- Associated Press - Wednesday, June 29, 2016

JACKSON, Miss. (AP) - Mississippi Gov. Phil Bryant has gotten lawmakers’ permission to pull tens of millions more dollars from financial reserves to cover deficits as the state budget year ends - but he got it only after a contentious House debate in which one Democrat called the budget a “hot mess.”

Meeting in special session, House members spent more than three hours bickering Wednesday before voting 72-38 for a bill the Senate had passed more easily the day before. Ten House members were absent or didn’t vote, and two seats are vacant. The vote was largely along party lines, with most Republicans in support and most Democrats in opposition.

Rep. Robert Johnson, D-Natchez, said the Republican supermajority has excluded Democrats from writing budgets and Republicans are shrinking government to the point that it’s hurting people’s lives. He warned that Mississippi is on track to have massive budget problems like Kansas and Louisiana.

“We’re going to give you a hot mess. You want it? You’re getting ready to have it,” Johnson said. “Sweat it out. Watch it go down in flames. … It won’t get corrected until everybody feels the pain.”

Senate Bill 2001 says that only for this budget year, which ends at midnight Thursday, the governor may withdraw more than $50 million from the state rainy day fund.

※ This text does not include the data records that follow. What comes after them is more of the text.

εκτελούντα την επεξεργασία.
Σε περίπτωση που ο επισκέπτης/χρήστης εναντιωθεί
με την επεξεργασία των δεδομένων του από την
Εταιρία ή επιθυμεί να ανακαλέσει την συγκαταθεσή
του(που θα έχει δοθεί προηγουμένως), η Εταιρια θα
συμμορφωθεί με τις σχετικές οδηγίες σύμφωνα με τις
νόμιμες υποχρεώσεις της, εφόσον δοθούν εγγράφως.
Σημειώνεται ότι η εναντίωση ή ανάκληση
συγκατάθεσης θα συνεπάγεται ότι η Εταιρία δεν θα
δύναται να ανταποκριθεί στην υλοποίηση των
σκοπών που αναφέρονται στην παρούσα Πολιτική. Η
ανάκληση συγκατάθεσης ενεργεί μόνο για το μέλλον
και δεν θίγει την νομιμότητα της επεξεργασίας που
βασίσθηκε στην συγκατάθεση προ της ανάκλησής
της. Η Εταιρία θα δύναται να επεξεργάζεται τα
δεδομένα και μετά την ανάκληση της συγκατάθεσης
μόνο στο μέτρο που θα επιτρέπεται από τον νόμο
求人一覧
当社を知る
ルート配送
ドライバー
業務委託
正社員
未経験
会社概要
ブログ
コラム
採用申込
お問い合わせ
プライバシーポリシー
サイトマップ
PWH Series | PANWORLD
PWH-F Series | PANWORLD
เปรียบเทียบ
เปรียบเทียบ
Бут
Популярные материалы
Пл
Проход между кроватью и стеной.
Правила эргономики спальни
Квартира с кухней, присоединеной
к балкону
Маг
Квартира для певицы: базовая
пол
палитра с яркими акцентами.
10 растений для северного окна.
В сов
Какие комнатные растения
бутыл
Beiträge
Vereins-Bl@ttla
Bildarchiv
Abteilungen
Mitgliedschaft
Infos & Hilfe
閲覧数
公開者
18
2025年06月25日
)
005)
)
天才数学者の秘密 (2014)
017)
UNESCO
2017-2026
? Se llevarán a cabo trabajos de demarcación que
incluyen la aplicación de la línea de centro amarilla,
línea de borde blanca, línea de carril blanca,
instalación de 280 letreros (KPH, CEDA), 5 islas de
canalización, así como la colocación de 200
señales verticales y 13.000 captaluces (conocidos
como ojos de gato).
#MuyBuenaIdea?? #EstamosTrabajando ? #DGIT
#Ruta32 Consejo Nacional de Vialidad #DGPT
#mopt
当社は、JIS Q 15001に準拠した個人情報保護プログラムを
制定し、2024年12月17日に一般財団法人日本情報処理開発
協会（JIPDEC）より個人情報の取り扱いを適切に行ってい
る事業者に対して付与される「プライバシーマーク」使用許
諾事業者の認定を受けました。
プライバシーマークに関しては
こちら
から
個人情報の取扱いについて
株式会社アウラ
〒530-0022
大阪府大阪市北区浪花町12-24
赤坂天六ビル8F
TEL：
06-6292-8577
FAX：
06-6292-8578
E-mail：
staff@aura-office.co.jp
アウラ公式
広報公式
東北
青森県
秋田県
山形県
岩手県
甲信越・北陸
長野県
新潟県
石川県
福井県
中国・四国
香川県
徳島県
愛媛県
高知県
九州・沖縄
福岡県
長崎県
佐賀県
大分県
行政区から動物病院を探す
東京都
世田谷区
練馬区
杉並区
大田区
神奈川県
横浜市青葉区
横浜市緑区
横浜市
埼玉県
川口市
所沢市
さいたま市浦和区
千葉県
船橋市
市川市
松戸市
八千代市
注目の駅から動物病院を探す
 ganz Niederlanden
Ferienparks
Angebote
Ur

With state tax collections falling significantly behind expectations, Republican Bryant had already made two rounds of budget cuts and withdrawn $45 million from the rainy day fund earlier this year. The fund has a $349 million balance, and Republican legislative leaders said they expect Bryant will need to withdraw about another $60 million.

House Appropriations Committee Chairman Herb Frierson, R-Poplarville, said every budget is based on experts’ estimate of how much money the state might collect in taxes and fees in a given year.

For the year that’s about to end, he said: “The estimate was wrong because we didn’t see some things going on in the economy.”

When Democrats asked whether tax cuts in recent years are to blame for the budget shortfall, Frierson said many of them had voted for the cuts. He also said many of them had voted for the current budget, which was adopted in the spring of 2015 - the final year of the previous four-year term.

“If you vote for an appropriation and the appropriation goes (in) disarray and you voted yes for it, you are as responsible for it as I am,” said Frierson, who is in his final days as a legislator. He becomes director of the state Department of Revenue when the new budget year begins Friday.